The surgery was followed by eight months of chemotherapy that left her in bed for days at a time following each treatment.
“I couldn’t spend a lot of time with them (her daughters),” she said. “I couldn’t walk really fast. There were times that when it was time for them to go to bed during the two days I was in the bed, we would watch cartoons. They would get in the bed with me, I would look at their little faces and we would watch cartoons. It was a nice memory because when you have chemo there aren’t many nice memories.”
The fear that had gripped her when she heard the diagnosis finally subsided the following July when her reconstruction surgery was completed.
“I realized I was going to live and I said ‘Thank God I get to see them live.’ I get to watch them dance and be in band and get braces,” Spangler said. “After I got my implants in, when it was all over, I let myself rejoice. That was July of 2007.
“I am more appreciative of life. When my daughter got her braces, I broke down and cried. Not many moms do that. I was there.

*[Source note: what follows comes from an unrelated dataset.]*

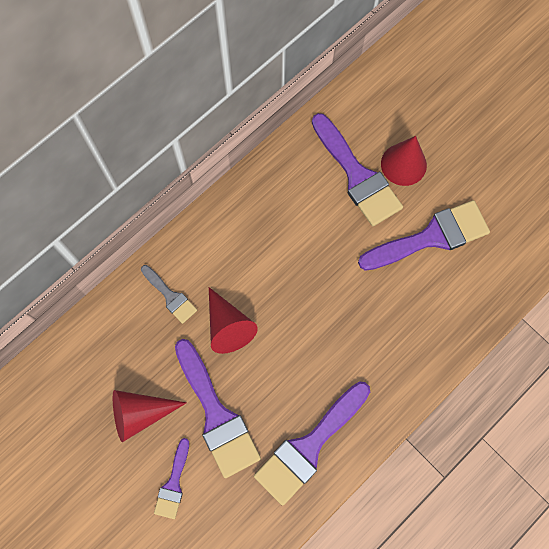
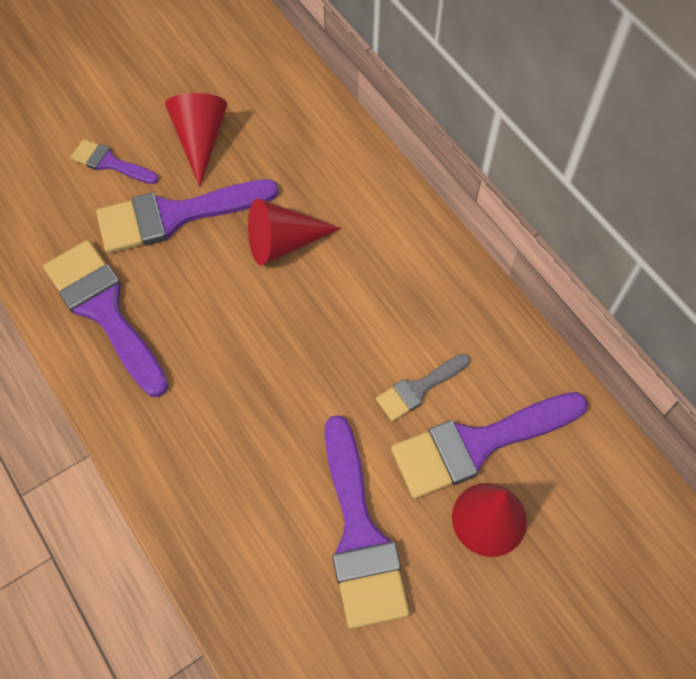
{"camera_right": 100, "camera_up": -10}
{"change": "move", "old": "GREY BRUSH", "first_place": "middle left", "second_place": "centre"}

I got to see it.”
Two weeks ago, 10 years after her fight with breast cancer was completed, Spangler found out why she had contracted the disease. A test showed she is positive for the BRACA gene mutation.
“That was like finding out you have cancer again,” Spangler said. “When you have daughters and you have cancer, their chance of having cancer goes up about 75 percent, but when you find out you have the gene, 90 percent. Now my daughters have a 90 percent chance of getting breast cancer so we are going to test them.”
Her daughters are 15 and 11 and the plan is to test the oldest now and then make a decision based on the results.
“When they first told me I had the gene, I felt guilty because I had given it to them,” Spangler said. “Now, I am looking at in the perspective that I can help her. What I want to do, whether it happens or not, is they are gone. Her breasts are gone immediately. That is what I want.”